Heist of the century: Wall Street’s role in the financial crisis
Charles Ferguson, 20 May 2012
Bernard L Madoff ran the biggest Ponzi scheme in history, operating it for 30 years and causing cash losses of $19.5bn. Shortly after the scheme collapsed and Madoff confessed in 2008, evidence began to surface that for years, major banks had suspected he was a fraud. None of them reported their suspicions to the authorities, and several banks decided to make money from him without, of course, risking any of their own funds. Theories about his fraud varied. Some thought he might have access to insider information. But quite a few thought he was running a Ponzi scheme. Goldman Sachs executives paid a visit to Madoff to see if they should recommend him to clients. A partner later recalled: “Madoff refused to let them do any due diligence on the funds and when asked about the firm’s investment strategy they couldn’t understand it. Goldman not only blacklisted Madoff in the asset management division but banned its brokerage from trading with the firm too.”

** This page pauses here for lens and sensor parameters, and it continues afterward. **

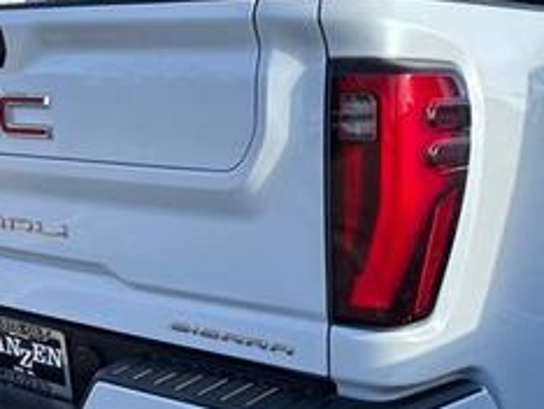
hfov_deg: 34.2
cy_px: 246
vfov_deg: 26.1
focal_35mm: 56
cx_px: 330
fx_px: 881
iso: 50
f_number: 1.5
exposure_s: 1/2045
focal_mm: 5.7
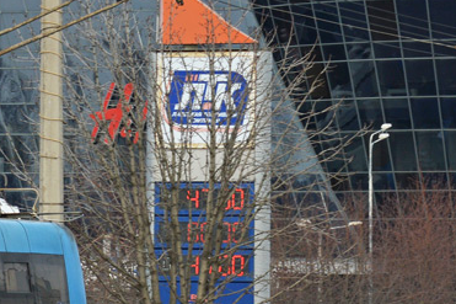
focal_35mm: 340
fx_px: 4305
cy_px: 142
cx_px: -254
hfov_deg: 6.0
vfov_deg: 4.0
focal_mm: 70
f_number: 9
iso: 100
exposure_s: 1/320
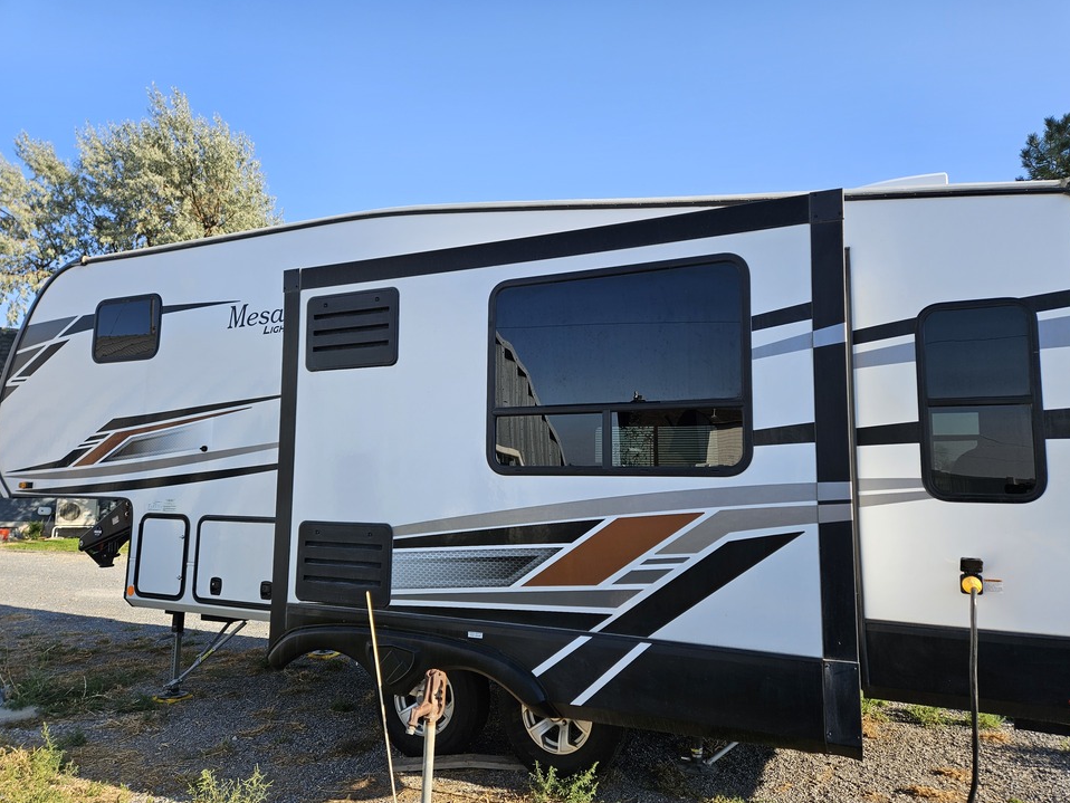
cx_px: 554
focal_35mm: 24
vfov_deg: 56.8
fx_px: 742
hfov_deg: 71.6
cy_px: 411
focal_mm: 5.4
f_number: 1.8
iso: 25
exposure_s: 1/715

UBS headquarters forbade investing any bank or client money in Madoff accounts, but created or worked with several Madoff feeder funds. A memo to one of these in 2005 contained the following, in large boldface type: “Not to do: ever enter into a direct contact with Bernard Madoff!!!”
JPMorgan Chase had more evidence, because it served as Madoff’s primary banker for more than 20 years. The lawsuit filed by the Madoff bankruptcy trustee against JPMorgan Chase makes astonishing reading. More than a dozen senior JPMorgan Chase bankers discussed a long list of suspicions.